**What is being asked:**
For the material below, return exactly the lines starting at the line containing "right eye: (388, 264)" and ending at the line containing "left back paw: (254, 397)", both ends included, and no others.

**Recorded data:**
*** Block opens ***
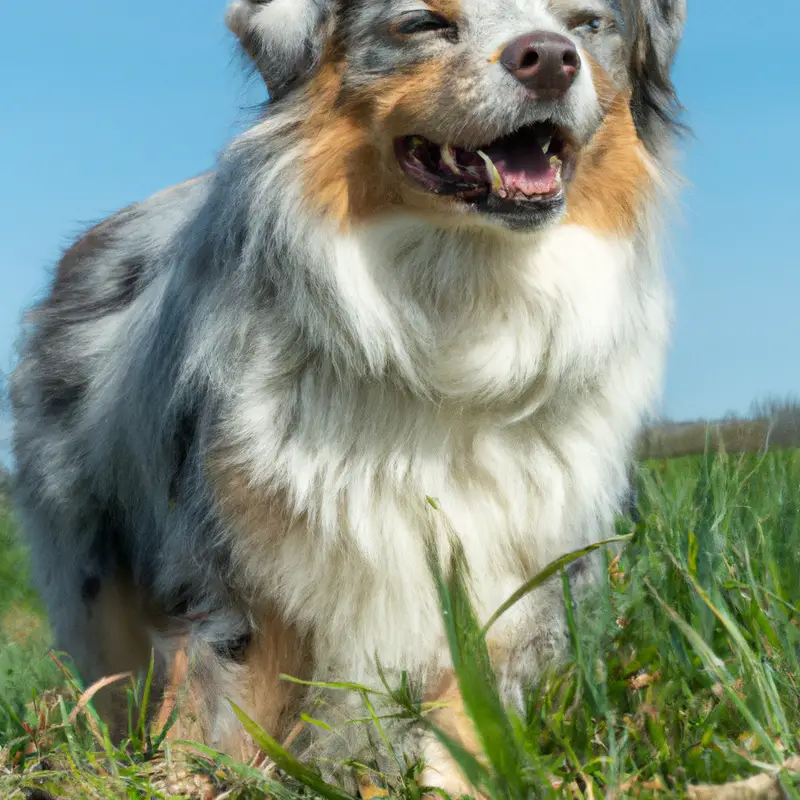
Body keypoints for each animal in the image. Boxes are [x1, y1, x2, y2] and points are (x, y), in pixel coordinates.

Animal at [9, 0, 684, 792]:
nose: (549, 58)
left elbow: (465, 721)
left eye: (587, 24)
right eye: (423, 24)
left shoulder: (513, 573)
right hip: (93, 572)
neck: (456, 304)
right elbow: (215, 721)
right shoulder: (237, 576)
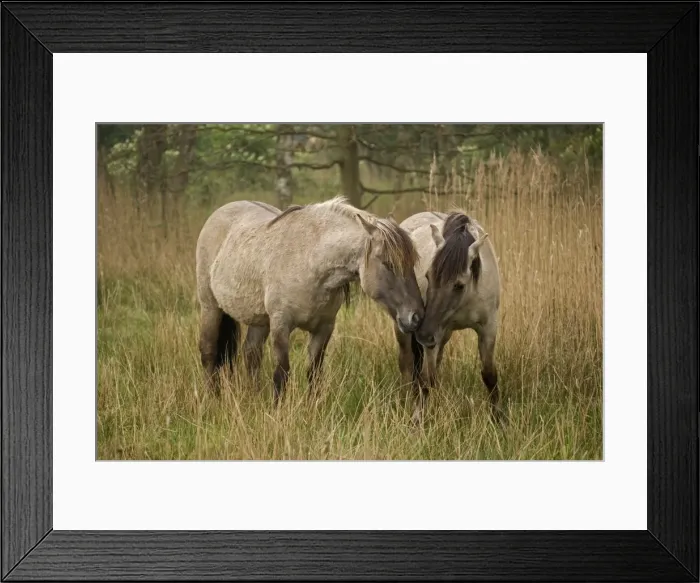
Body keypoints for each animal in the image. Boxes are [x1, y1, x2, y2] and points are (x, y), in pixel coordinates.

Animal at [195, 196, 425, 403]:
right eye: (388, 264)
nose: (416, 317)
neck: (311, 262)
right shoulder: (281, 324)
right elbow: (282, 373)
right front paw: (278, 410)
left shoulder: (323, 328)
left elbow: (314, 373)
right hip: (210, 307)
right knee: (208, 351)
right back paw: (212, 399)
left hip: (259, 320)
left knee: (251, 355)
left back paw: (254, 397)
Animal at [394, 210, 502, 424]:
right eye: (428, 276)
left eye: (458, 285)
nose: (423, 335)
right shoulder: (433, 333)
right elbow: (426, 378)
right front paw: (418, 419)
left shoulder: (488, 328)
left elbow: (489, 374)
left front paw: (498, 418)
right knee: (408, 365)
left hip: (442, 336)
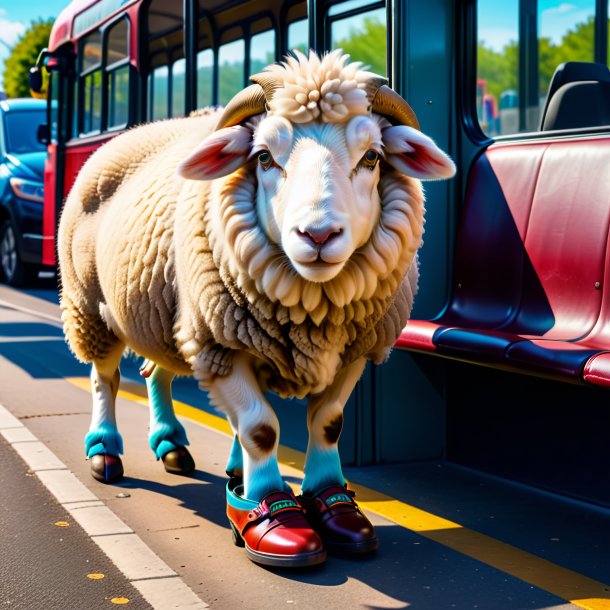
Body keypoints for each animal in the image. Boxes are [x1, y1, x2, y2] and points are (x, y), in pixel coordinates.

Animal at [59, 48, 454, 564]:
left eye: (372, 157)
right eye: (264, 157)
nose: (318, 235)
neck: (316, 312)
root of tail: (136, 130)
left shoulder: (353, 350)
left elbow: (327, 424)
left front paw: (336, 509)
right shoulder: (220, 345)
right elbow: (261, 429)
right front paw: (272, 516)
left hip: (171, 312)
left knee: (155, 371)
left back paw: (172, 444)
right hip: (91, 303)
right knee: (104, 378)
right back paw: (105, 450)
*** Block closes ***
*** Block opens ***
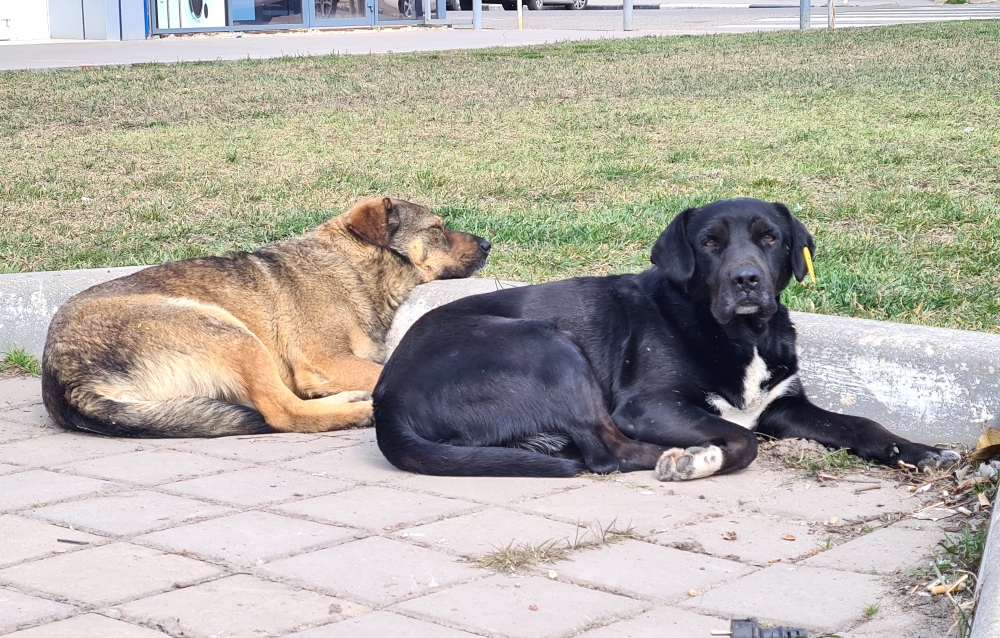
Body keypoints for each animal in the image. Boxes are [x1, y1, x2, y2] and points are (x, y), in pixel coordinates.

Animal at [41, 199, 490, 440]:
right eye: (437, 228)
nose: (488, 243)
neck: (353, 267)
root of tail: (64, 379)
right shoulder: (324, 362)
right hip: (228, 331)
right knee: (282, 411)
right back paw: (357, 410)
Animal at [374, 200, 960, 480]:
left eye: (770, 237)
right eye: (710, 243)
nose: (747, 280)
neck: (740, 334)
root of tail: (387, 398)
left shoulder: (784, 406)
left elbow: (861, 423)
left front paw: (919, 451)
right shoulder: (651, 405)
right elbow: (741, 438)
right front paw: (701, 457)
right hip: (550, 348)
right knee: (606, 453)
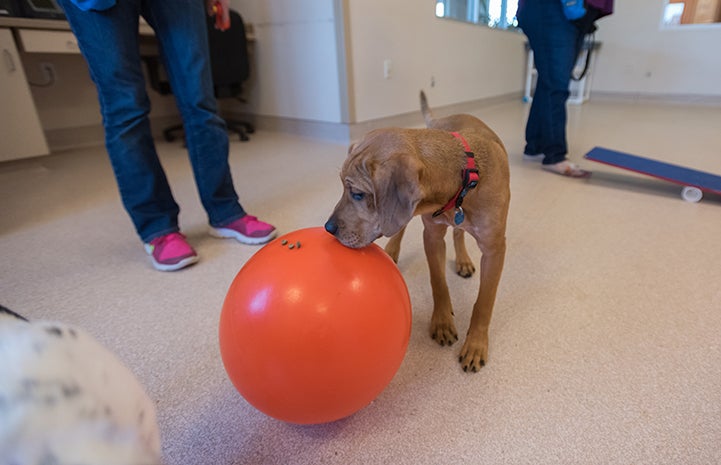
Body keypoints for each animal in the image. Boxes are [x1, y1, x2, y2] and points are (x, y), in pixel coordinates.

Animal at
*** Block closes ***
**Response to the exercise:**
right eye: (388, 264)
nose: (416, 317)
neck: (311, 262)
right shoulder: (281, 324)
right elbow: (282, 373)
right front paw: (278, 410)
left shoulder: (323, 328)
left elbow: (314, 373)
right hip: (210, 307)
right knee: (208, 351)
right back paw: (212, 399)
left hip: (259, 320)
left knee: (251, 355)
left back paw: (254, 397)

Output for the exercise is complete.